■ Pasaje citado
-=-=-=-=-
Ola de rumores de la fétida escualidez: aburrida, holgazana, sin patria

Hay mucho loco suelto por la calle, hablando solo y lanzando pendejadas a los cuatro vientos para ver si consiguen enajenar a otros. Son los hijos eternos de Globovisión. Andan con los bolsillos llenos de billetes, comen a cuatro carrillos, conducen carros de lujo, viven en mansiones, y… se quejan, maldicen del gobierno: “¡Esto no se aguanta!”, balbucean. Ellos no se acuerdan de la Venezuela de hace diez años atrás: de como vivíamos aquí durante la IV república. Ellos no se acuerdan que un día nos trajeron al Papa porque la Iglesia venezolana, fuertemente unida al capital y al Estado -en momentos en que disfrutaba de la benevolencia del gobierno (como los militares traidores de entonces)-, recibía cataratas de dólares para que sus príncipes orasen por la paz del mundo, para que los muertos de hambre se resignasen a la carestía y a los paquetazos del gobierno de doctor Rafael Caldera. De eso no quieren acordarse. En pocas palabras: nos trajeron al Papa porque nos faltaba la papa.

Ese mismo Papa sinvergüenza que recibió en el Vaticano a Julio Andreoti, el más grande corrupto del planeta. Lo recibió en momentos en que se procesaban terribles pruebas en contra de este capo; cuando se acumulaban toneladas de informes y expedientes que lo culpaban de enormes delitos al tesoro público de Italia.
-=-=-=-=-
■ Datos guardados
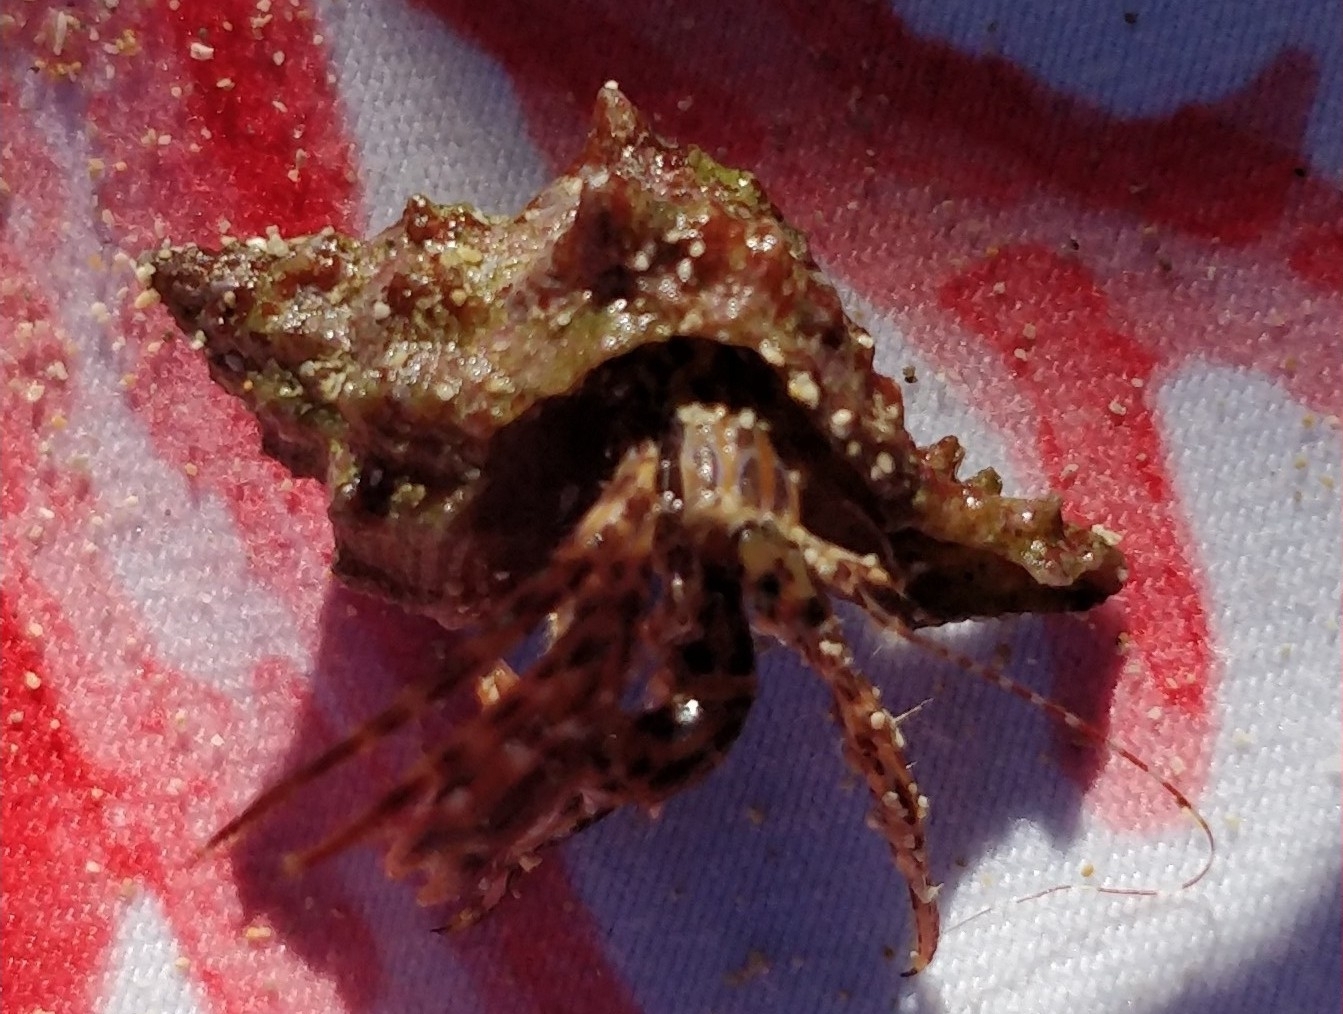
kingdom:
-=-=-=-=-
■ Partes del ejercicio
(1) Cita literalmente el fragmento del pasaje citado que empieza con las palabras «Ese mismo Papa» y termina con «público de Italia.».
(2) Responde según el pasaje citado:
(a) ¿De quién son «hijos eternos» los locos que andan sueltos por la calle?
(b) ¿De qué gobierno eran los paquetazos a los que debían resignarse los muertos de hambre?
(c) ¿A quién recibió el Papa en el Vaticano?

■ Respuestas del ejercicio
(1)
Ese mismo Papa sinvergüenza que recibió en el Vaticano a Julio Andreoti, el más grande corrupto del planeta. Lo recibió en momentos en que se procesaban terribles pruebas en contra de este capo; cuando se acumulaban toneladas de informes y expedientes que lo culpaban de enormes delitos al tesoro público de Italia.

(2)
(a) De Globovisión.
(b) Del gobierno del doctor Rafael Caldera.
(c) A Julio Andreoti.